Besluit van 13 november 2001 tot wijziging van het koninklijk besluit van 9 oktober 1996, houdende aanwijzing van instellingen als bedoeld in de artikelen 22, vierde lid, en 33, vierde lid, van de Kernenergiewet (Stb. 528)

Wij Beatrix, bij de gratie Gods, Koningin der Nederlanden, Prinses van Oranje-Nassau, enz. enz. enz.

Op de voordracht van Onze Minister van Volkshuisvesting, Ruimtelijke Ordening en Milieubeheer van 7 november 2001, nr.
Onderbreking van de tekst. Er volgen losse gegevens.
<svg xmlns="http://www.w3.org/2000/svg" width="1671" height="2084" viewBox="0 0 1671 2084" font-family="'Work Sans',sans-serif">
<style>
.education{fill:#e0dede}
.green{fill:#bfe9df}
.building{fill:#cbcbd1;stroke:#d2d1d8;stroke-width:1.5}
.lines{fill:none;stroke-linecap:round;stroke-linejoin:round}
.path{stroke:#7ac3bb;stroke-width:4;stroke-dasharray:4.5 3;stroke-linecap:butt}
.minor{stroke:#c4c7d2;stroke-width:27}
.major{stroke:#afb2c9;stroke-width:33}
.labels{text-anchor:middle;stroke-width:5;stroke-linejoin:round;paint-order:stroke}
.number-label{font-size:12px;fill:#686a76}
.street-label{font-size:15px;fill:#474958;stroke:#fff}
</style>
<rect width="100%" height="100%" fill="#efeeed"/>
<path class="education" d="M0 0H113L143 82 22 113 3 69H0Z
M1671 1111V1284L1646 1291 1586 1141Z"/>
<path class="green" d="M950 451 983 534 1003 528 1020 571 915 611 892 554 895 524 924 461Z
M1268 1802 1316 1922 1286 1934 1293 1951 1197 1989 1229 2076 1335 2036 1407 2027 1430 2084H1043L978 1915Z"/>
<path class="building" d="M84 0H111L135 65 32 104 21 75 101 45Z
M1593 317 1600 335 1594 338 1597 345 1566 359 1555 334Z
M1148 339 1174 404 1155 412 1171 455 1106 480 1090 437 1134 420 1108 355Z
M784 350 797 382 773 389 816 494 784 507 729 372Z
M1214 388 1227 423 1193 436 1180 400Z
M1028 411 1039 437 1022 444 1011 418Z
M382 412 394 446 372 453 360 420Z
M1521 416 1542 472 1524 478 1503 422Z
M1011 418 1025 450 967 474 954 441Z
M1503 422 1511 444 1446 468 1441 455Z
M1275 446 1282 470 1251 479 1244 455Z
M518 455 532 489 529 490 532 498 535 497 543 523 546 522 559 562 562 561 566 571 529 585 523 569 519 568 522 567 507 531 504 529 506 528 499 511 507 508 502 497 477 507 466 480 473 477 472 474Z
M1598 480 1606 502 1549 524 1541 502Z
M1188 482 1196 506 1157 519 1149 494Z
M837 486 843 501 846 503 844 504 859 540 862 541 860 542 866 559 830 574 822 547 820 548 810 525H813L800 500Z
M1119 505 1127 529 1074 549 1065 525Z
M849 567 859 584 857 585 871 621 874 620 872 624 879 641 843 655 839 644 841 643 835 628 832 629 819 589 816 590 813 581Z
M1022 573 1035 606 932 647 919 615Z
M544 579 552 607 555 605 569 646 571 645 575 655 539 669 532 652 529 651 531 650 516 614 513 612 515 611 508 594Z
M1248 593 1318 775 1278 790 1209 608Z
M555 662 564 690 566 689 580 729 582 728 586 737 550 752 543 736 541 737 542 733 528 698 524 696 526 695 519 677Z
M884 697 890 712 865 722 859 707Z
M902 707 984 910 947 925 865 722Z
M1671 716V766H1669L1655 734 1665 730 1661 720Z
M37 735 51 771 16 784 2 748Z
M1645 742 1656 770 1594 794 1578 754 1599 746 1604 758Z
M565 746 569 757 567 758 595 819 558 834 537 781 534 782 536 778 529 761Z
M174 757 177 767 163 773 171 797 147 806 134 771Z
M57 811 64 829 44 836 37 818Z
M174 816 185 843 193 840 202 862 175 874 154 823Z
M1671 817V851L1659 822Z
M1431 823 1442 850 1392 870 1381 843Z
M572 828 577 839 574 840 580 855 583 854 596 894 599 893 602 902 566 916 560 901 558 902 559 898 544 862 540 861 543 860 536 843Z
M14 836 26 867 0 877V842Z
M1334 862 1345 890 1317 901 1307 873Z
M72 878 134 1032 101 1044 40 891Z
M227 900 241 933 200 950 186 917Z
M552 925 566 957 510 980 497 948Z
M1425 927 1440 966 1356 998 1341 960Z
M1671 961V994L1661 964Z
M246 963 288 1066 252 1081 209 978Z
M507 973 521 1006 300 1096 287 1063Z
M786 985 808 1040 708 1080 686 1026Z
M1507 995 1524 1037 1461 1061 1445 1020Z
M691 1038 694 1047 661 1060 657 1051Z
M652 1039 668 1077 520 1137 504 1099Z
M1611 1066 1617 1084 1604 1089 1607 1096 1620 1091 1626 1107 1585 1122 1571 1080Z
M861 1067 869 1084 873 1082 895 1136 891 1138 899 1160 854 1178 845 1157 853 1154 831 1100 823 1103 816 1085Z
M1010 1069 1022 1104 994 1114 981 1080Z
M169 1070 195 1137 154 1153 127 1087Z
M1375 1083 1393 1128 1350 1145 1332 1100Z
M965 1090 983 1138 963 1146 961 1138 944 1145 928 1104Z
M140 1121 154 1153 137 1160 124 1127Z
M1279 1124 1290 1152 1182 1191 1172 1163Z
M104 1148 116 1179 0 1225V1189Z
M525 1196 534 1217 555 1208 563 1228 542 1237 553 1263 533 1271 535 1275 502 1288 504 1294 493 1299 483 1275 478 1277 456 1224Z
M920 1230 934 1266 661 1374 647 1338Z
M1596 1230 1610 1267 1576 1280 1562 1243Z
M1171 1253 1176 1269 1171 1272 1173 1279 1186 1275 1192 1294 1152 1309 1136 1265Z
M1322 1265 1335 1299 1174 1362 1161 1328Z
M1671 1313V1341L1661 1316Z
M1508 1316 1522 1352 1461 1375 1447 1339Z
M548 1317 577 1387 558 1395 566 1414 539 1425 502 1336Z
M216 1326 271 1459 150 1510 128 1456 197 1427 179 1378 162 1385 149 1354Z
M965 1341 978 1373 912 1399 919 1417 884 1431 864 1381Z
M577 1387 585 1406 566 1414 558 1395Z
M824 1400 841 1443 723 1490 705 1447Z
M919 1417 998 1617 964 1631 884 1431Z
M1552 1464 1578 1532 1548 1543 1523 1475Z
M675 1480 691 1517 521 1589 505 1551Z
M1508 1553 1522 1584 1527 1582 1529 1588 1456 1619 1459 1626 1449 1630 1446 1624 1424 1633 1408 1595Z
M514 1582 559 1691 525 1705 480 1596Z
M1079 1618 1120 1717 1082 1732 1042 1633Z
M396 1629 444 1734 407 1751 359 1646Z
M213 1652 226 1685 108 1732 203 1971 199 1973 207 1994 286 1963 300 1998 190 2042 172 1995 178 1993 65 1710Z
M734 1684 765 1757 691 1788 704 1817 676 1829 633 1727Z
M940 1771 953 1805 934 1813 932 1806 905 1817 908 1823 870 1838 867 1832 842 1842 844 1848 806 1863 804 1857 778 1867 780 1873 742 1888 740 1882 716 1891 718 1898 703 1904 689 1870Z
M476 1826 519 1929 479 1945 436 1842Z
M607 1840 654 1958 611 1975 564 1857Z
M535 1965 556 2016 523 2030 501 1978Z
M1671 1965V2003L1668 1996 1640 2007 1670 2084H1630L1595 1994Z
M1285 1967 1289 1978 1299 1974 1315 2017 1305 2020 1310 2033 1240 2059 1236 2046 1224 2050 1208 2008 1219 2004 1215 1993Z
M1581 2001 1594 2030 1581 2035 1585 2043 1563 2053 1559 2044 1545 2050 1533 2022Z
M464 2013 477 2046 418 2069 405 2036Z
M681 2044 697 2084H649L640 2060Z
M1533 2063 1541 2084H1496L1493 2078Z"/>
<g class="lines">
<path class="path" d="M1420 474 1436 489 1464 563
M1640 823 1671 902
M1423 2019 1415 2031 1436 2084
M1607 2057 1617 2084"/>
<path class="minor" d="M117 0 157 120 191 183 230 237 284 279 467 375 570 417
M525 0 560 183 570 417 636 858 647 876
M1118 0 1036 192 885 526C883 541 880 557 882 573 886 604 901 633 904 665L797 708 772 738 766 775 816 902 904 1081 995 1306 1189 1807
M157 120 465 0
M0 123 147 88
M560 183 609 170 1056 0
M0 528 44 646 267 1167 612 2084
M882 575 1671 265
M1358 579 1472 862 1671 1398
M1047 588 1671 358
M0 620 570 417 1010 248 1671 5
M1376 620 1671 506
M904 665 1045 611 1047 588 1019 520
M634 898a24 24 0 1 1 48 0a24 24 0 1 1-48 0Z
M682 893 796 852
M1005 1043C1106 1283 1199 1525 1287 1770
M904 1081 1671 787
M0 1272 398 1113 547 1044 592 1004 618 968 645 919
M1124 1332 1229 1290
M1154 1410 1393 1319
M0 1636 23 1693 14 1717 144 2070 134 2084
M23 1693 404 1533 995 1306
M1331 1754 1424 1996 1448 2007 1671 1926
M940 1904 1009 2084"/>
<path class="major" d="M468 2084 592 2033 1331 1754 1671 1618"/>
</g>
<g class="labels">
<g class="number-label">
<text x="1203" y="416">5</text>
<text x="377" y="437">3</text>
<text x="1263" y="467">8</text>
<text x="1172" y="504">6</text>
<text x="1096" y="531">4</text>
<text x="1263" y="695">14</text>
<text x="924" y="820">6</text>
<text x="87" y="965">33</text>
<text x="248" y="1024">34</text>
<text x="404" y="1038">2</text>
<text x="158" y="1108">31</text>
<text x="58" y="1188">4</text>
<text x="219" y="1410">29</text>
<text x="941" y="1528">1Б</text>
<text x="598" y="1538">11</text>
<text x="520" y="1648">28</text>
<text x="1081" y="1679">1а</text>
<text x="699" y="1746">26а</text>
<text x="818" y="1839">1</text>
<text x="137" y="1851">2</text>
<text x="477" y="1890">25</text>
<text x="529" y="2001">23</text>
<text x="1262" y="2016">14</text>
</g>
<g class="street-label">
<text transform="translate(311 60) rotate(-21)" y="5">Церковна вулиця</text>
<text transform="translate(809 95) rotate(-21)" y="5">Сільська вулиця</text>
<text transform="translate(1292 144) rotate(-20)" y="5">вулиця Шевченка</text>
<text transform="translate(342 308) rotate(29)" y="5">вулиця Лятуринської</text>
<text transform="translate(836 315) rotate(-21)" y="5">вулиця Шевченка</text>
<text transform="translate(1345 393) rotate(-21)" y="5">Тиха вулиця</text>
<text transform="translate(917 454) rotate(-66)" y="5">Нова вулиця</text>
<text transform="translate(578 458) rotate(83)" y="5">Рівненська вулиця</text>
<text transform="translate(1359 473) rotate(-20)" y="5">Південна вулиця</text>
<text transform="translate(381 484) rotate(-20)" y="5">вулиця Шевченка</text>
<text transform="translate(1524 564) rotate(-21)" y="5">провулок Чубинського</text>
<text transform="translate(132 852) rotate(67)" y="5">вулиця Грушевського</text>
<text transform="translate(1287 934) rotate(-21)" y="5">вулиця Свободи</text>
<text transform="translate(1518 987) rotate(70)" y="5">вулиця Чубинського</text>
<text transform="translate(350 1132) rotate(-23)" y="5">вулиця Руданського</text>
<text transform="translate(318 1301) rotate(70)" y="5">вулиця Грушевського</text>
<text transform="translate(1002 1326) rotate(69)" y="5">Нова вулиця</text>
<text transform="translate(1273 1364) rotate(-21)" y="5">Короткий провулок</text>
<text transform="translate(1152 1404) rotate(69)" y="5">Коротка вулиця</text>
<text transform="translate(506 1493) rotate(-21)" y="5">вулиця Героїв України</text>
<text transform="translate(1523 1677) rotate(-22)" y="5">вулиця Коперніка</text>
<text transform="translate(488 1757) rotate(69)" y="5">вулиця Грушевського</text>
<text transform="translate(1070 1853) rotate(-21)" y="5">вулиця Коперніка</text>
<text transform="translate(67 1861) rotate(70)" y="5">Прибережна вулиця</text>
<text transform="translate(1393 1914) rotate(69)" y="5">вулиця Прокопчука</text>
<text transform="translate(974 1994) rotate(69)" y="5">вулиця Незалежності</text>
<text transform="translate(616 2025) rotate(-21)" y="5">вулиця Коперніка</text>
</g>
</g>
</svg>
MJZ2001124285, gedaan mede namens Onze Minister van Economische Zaken, de Staatssecretaris van Sociale Zaken en Werkgelegenheid, J. F. Hoogervorst, en Onze Minister van Volksgezondheid, Welzijn en Sport;

Gelet op de artikelen 22, vierde lid, en 33, vierde lid, van de Kernenergiewet en artikel 20.5 van de Wet milieubeheer;

Hebben goedgevonden en verstaan:

ARTIKEL I

In de artikelen 1, onder a, en 2, onder a, van het koninklijk besluit van 9 oktober 1996, houdende aanwijzing van instellingen als bedoeld in de artikelen 22, vierde lid, en 33, vierde lid, van de Kernenergiewet (Stb. 528) wordt «de Stichting Energieonderzoek Centrum Nederland te Petten» vervangen door: de Nuclear Research and consultancy Group v.o.f. te Petten.

ARTIKEL II

Dit besluit treedt in werking met ingang van de dag na de datum van uitgifte van het Staatsblad waarin het wordt geplaatst.

Onze Minister van Volkshuisvesting, Ruimtelijke Ordening en Milieubeheer is belast met de uitvoering van dit besluit dat met de daarbij behorende nota van toelichting in het Staatsblad zal worden geplaatst.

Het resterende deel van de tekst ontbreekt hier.